Figure 4. Flx-induced bone loss is brain serotonin-dependent and mediated by the sympathetic tone.

(a) Expression of Nfatc1 in long bones of WT females treated for 6 w. (b) Analysis of NF-κB signaling in RAW264.7 osteoclasts treated with RANKL (ng/ml), and with veh or Flx for 30 min. Top: Representative image of a western blot (n = 2 western blot per conditions). Bottom: NFκB-p65 (green) subcellular localization by immunocytochemistry. AF-548 phalloidine (actin, red), DAPI (nuclei, blue) (n = 10 images per group). Scale bar, 50 μm.
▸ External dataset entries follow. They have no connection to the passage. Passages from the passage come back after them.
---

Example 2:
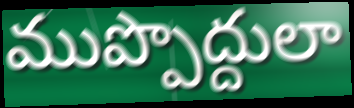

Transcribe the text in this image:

ముప్పొద్దులా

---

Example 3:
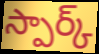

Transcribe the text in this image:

స్పార్క్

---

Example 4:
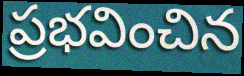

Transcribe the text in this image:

ప్రభవించిన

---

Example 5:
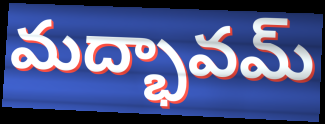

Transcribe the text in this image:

మద్భావమ్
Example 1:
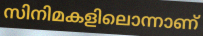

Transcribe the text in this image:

സിനിമകളിലൊന്നാണ്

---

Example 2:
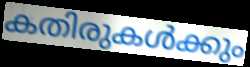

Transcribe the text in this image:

കതിരുകൾക്കും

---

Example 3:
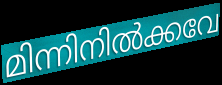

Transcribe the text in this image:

മിന്നിനിൽക്കവേ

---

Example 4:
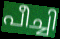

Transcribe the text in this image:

പീച്ചി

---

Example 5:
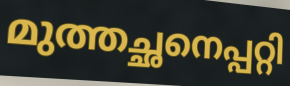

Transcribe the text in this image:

മുത്തച്ഛനെപ്പറ്റി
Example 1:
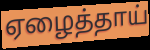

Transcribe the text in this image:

ஏழைத்தாய்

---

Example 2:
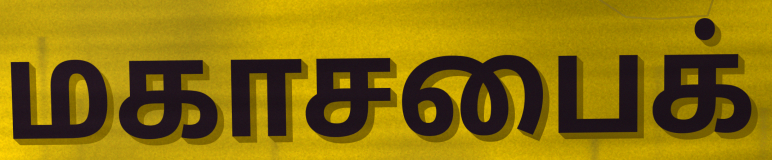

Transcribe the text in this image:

மகாசபைக்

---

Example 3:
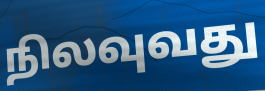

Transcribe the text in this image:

நிலவுவது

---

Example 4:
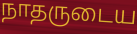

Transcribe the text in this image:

நாதருடைய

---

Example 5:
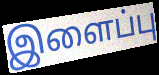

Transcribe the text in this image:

இளைப்பு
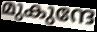
മുകുന്ദേ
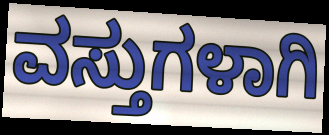
ವಸ್ತುಗಳಾಗಿ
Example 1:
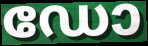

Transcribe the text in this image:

ഡോ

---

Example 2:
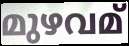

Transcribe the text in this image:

മുഴവമ്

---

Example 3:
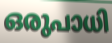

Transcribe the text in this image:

ഒരുപാധി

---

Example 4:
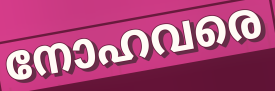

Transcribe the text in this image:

നോഹവരെ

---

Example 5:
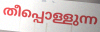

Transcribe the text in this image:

തീപ്പൊള്ളുന്ന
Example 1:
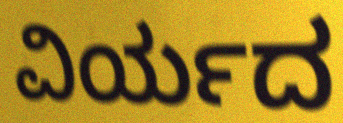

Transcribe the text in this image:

ವಿರ್ಯದ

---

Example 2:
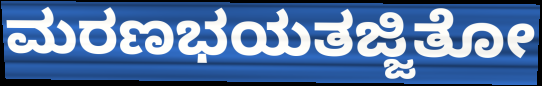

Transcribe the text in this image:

ಮರಣಭಯತಜ್ಜಿತೋ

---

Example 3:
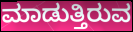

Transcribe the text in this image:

ಮಾಡುತ್ತಿರುವ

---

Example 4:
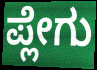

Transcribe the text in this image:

ಪ್ಲೇಗು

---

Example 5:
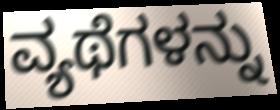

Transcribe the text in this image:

ವ್ಯಥೆಗಳನ್ನು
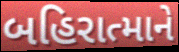
બહિરાત્માને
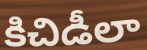
కిచిడీలా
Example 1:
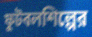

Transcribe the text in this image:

ফুটবলশিল্পের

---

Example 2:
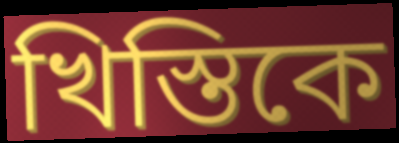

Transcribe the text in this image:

খিস্তিকে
Arrows indicate osteoclast nuclei. (c–f) WT female mice treated with Flx or veh for 3 or 6 weeks. Urine E and NE concentration (c), Ucp1 expression in brown adipose tissue (d), Bche expression in hypothalamus (left) and NE content in brainstem (right) (e), western blot analysis of hypothalamus extracts (n = 1 technical replicate of the number of mice indicated in the bar graphs on the right, each lane shown corresponds to a single mouse) (left) and quantification of band intensities normalized with GAPDH and reported to veh (right) (f). (g) Western blot analysis of Neuro2A (N2A) neuroblastoma cultures treated for 20 min with serotonin (μM) (veh n = 4, 25 and 200 5HT n = 3 western blots per condition). (h,i) Urine E (left) and NE (middle) concentrations and the Tnfrsf11b/Tnfsf11 ratio in long bones (right) (h), and vertebrae analysis, with representative images (n = 4 images/mouse; scale bars, 400 μm) and quantification of BV/TV (left) and bone histomorphometric analyses (right) (i) in Tph2^−/− females treated for 6 w. (veh n = 10, Flx n = 8). (j) Representative images of vertebrae (n = 4 images/mouse; scale bars, 400 μm) and quantification of BV/TV in Slc6a4^−/− females treated for 6 w (veh n = 8, Flx n = 4). Values are mean ± SEM compared to veh *P ≤ 0.05, **P ≤ 0.01, ****P ≤ 0.0001. One-way ANOVA followed by Dunnet’s test (f, middle), followed by Turkey’s test (f, right; g), or Student’s test (all other panels).